Perhaps the plug-in Hyundai’s most direct rival in terms of space, looks, and concept, the Toyota Prius Plug-in is considerably more expensive. The Japanese car starts at £29,195 for the Business Edition Plus with the PiCG deducted, rising to £31,395 for the high-spec Excel model.
Premium spec offers 16-inch alloy wheels, an 8-inch integrated satellite navigation unit with Bluetooth, Apple CarPlay and Android Auto connectivity, cruise control, heated seats and steering wheel, LED head and tail lights, rear park assist system, and wireless smartphone charging.
A host of technology keeps safety in check, while moving up to Premium SE grade adds blind spot detection and a front park assist system. Other additional features include alloy pedals, electrically-adjustable memory-function driver’s seat, front seat ventilation, and rain sensing wipers.
How much does it cost to tax?
The Ioniq Plug-in Hybrid has CO2 emissions of 26g/km (4g/km more than the Prius Plug-in) which allows it to sit in the first band of VED which costs. With the £10 alternative fuel discount applied, the Ioniq Plug-in is exempt from VED in the first year, and costs £130 per year thereafter.
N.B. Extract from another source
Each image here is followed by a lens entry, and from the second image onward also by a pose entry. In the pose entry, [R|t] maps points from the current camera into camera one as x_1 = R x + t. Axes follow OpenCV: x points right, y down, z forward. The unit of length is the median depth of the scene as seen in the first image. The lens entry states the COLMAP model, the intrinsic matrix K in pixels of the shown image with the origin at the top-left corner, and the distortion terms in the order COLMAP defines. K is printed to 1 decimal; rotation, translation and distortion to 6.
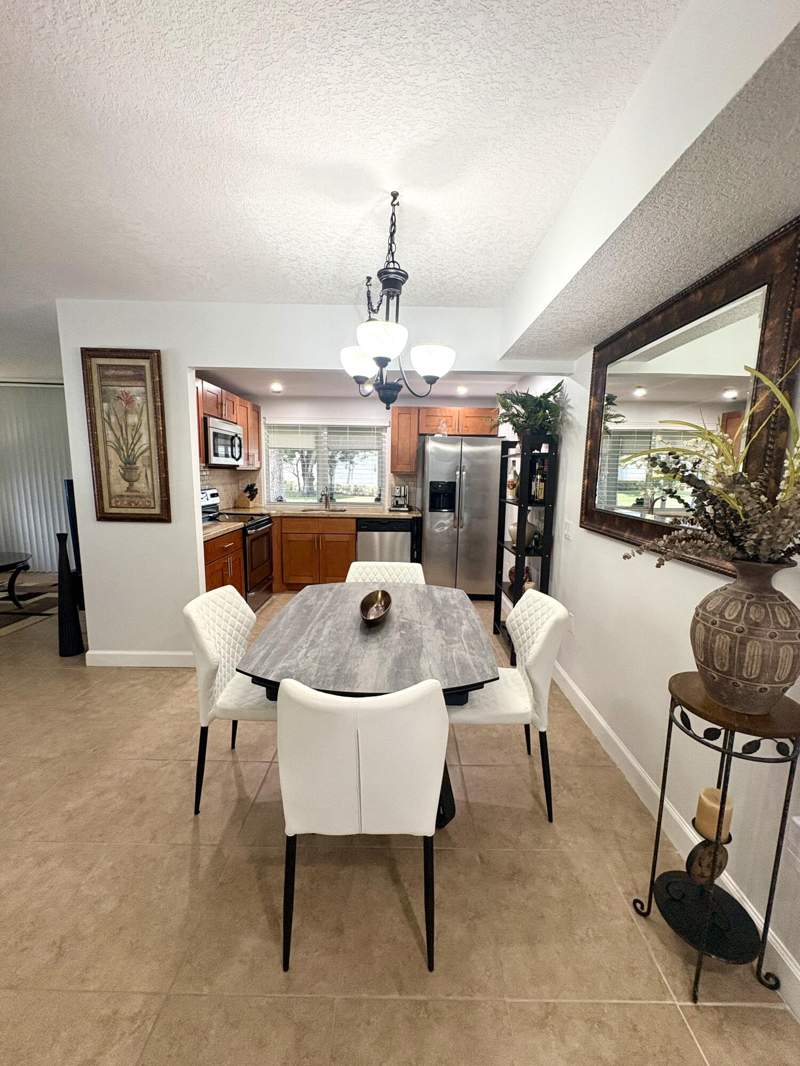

That’s a potential £120 saving in the first year when compared to the non-socketed Ioniq, but it’s worth remembering that car is a fair bit cheaper to buy in the first place. All Ioniq Plug-ins currently attract a nine per cent Benefit in Kind rate, around half that of the hybrid car.
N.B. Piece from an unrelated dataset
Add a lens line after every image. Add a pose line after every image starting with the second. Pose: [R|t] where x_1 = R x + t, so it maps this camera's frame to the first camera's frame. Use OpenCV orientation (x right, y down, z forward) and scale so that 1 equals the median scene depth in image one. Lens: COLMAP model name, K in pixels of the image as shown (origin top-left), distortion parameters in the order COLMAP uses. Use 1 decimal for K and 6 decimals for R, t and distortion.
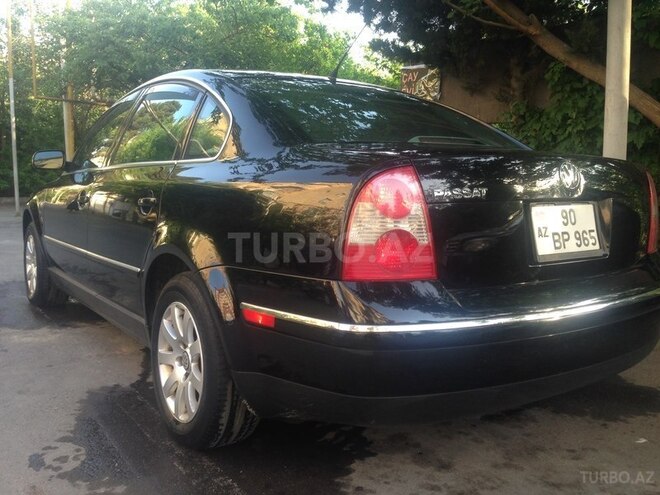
lens RADIAL K [[596.7, 0, 330.4], [0, 596.7, 252.7], [0, 0, 1]] dist [0.159466, -0.286481]
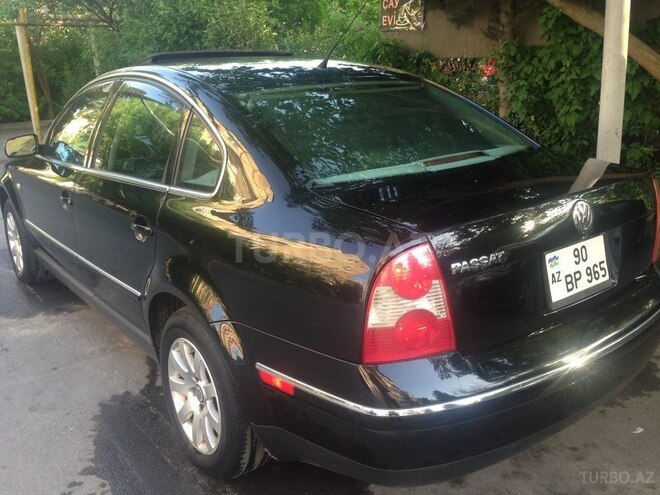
lens RADIAL K [[596.7, 0, 330.4], [0, 596.7, 252.7], [0, 0, 1]] dist [0.159466, -0.286481]
pose [[0.997689, -0.060821, 0.030280, -0.036003], [0.054757, 0.983645, 0.171590, -0.207489], [-0.040221, -0.169536, 0.984703, 0.033952]]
Why does my fleet need one?
Our admiration for the Ioniq Hybrid is heightened by the Plug-in model. While we’d still take the all-electric version of Hyundai’s family car over either of its petrol-electric sisters, the Ioniq Plug-in offers a good compromise between all-electric running and range, and the ‘safety blanket’ of conventionally-fuel back-up.
While it wasn’t as economical as the Toyota Prius Plug-in in real-world use, the Ioniq is cheaper, has less challenging looks, is just as practical and is less daunting inside if you’re not used to electrified powertrain driving.
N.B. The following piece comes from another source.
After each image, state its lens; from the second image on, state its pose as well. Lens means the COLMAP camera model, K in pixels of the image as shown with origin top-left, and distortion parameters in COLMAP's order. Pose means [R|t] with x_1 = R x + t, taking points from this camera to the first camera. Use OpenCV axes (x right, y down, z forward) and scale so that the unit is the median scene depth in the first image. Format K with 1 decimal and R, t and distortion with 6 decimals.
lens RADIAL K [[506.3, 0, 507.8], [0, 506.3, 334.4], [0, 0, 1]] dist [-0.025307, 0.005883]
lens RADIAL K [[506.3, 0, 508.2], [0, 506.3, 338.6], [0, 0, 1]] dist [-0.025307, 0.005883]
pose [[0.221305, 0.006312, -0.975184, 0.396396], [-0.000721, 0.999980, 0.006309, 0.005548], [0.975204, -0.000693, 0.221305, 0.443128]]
Just like the Ioniq Hybrid and Ioniq Electric, the Ioniq Plug-in is competitively priced, comfortable and well‑specified. It also enjoys the same easy-to-drive nature, and feeling of a ‘normal’ car, one of the characteristics Hyundai was striving for. The South Korean company has scored with the final iteration of the Ioniq.
As with its EV and petrol-electric sisters, there is a five-year unlimited mileage warranty package (with additional high voltage battery cover of eight years or 125,000 miles), and although it costs more outright than the all‑electric Ioniq post‑PiCG deduction, the security of the petrol engine reserve will comfort some.
A more enjoyable car than the standard Ioniq Hybrid, the Ioniq Plug-in has even greater appeal to environmentally‑attuned fleets.